Task requirements
Revise the lines starting with the line that contains "4. Produits les" and going on through the line that contains "Les laitiers européens", replacing "exportateurs" with "producteurs" and leaving everything else unchanged.
::::::::::
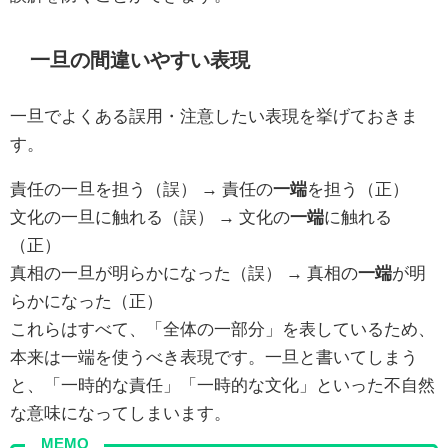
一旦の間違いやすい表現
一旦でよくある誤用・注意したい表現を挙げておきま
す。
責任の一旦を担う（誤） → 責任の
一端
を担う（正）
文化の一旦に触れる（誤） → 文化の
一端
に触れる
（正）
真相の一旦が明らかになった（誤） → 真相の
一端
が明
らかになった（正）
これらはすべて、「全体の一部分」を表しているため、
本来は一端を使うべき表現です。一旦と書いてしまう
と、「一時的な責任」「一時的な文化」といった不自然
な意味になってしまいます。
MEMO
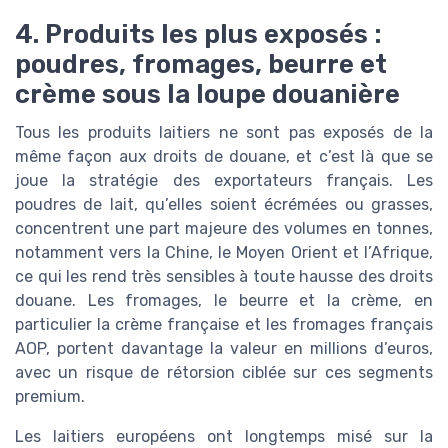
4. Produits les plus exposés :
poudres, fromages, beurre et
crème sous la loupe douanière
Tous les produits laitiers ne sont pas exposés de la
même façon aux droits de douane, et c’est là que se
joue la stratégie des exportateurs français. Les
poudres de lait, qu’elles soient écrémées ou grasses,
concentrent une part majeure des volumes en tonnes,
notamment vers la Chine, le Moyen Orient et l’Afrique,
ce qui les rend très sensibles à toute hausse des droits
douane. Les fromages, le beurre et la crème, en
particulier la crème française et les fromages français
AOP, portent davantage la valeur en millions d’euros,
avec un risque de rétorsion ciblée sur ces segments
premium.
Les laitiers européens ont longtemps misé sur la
::::::::::
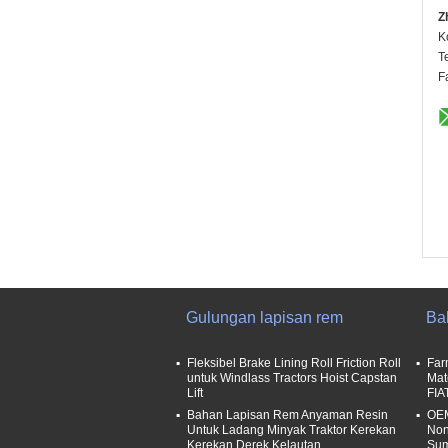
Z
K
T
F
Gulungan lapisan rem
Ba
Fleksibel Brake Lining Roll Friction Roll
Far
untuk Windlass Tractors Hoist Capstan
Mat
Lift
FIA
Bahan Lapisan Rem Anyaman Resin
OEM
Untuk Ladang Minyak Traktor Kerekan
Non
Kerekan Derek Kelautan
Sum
::::::::::
Reply
4. Produits les plus exposés :
poudres, fromages, beurre et
crème sous la loupe douanière
Tous les produits laitiers ne sont pas exposés de la
même façon aux droits de douane, et c’est là que se
joue la stratégie des producteurs français. Les
poudres de lait, qu’elles soient écrémées ou grasses,
concentrent une part majeure des volumes en tonnes,
notamment vers la Chine, le Moyen Orient et l’Afrique,
ce qui les rend très sensibles à toute hausse des droits
douane. Les fromages, le beurre et la crème, en
particulier la crème française et les fromages français
AOP, portent davantage la valeur en millions d’euros,
avec un risque de rétorsion ciblée sur ces segments
premium.
Les laitiers européens ont longtemps misé sur la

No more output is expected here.